DOJ has pursued prior operations using its authority under Rule 41, including the takedown of the Russian Gameover Zeus botnet and the North Korean Joanap botnet, but such operations have typically been limited to seizures of command and control infrastructure. This operation reflects a more aggressive approach insofar as it involves access to the systems of compromised victims.
The operation only impacted the malicious web shells installed by unauthorized actors and did not patch any vulnerabilities on those Microsoft Exchange Servers and did not remove any other additional malware. According to the partially unsealed warrant affidavit, the FBI operation began on or about April 9, 2021, and was completed by April 13, 2021. It is important to emphasize that DOJ/FBI did not access or copy the contents of any private exchange servers, but merely “issu[ed] a command through the web shell to the server, which was designed to cause the server to delete only the web shell (identified by its unique file path).” Indeed the warrant states that it “does not authorize the seizure of any tangible property[,]” and “does not authorize the seizure or copying of any content from  electronic storage media . . . or the alteration of the functionality of  electronic storage media[.]”
This operation’s novel use of legal process poses a variety of implications to businesses and reinforces the value of maturing organizational approaches to incident response, vulnerability management, and law enforcement cooperation. This is especially true for the hundreds of victims who may receive notice, which the FBI is attempting to provide, that their systems were among those from which the FBI removed the hacking group’s malware.
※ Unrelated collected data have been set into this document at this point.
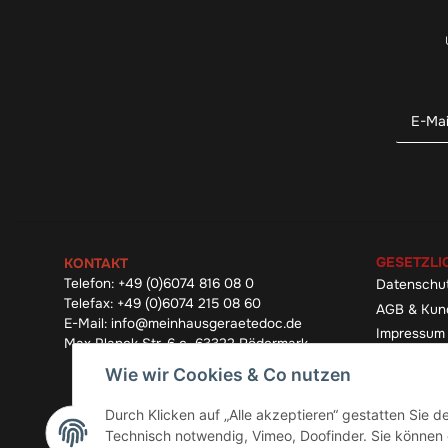
GESETZLI
KONTAKT
Telefon:
+49 (0)6074 816 08 0
Datenschu
Telefax:
+49 (0)6074 215 08 60
AGB & Kun
E-Mail:
info@meinhausgeraetedoc.de
Impressum
Max Planck Str. 6 c, 63322 Rödermark
Widerrufsb
Wie wir Cookies & Co nutzen
Durch Klicken auf „Alle akzeptieren“ gestatten Sie 
Technisch notwendig, Vimeo, Doofinder. Sie können d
According to court documents, FBI will attempt to notify entities who were impacted by this operation by sending an email from an official FBI email account to the email address identified for companies in the public domain registration records, or if such domain registration records are not publicly available, FBI will provide notice to the entities’ domain hosting provider, asking them to provide notice to the victim.
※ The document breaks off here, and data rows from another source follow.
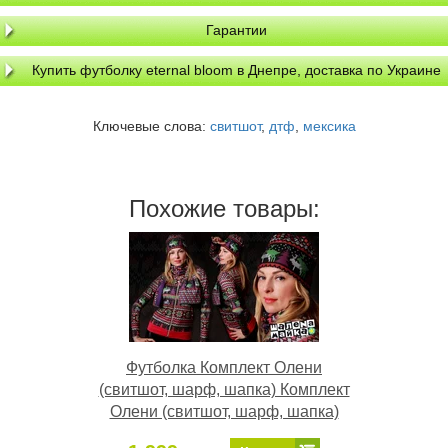
Гарантии
Купить футболку eternal bloom в Днепре, доставка по Украине
Ключевые слова:
свитшот
,
дтф
,
мексика
Похожие товары:
Футболка Комплект Олени
(свитшот, шарф, шапка) Комплект
Олени (свитшот, шарф, шапка)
Although the FBI was successful in removing that malware, it did not patch the zero-day vulnerabilities or search for or remove any other malware or hacking tools that threat actors may have placed on victims’ networks. It is critical that these victims and all users of the vulnerable Microsoft Exchange Server software review Microsoft’s remediation guidance and the March 10, 2021 FBI and Cybersecurity and Infrastructure Security Agency joint advisory for further guidance on detection and patching.
Additionally, impacted organizations should investigate—at the direction of counsel if possible—the underlying HAFNIUM activity to determine if any additional malware was deployed, or if any data or other systems have been impacted. Organizations may need to satisfy notification obligations and other regulatory requirements, and further remediation or security hardening may be appropriate as well.
As the U.S. government increases its resources aimed at protecting U.S. businesses and individuals from significant foreign cyber threats, we expect it will execute more operations like the one it announced yesterday to proactively disrupt adversaries.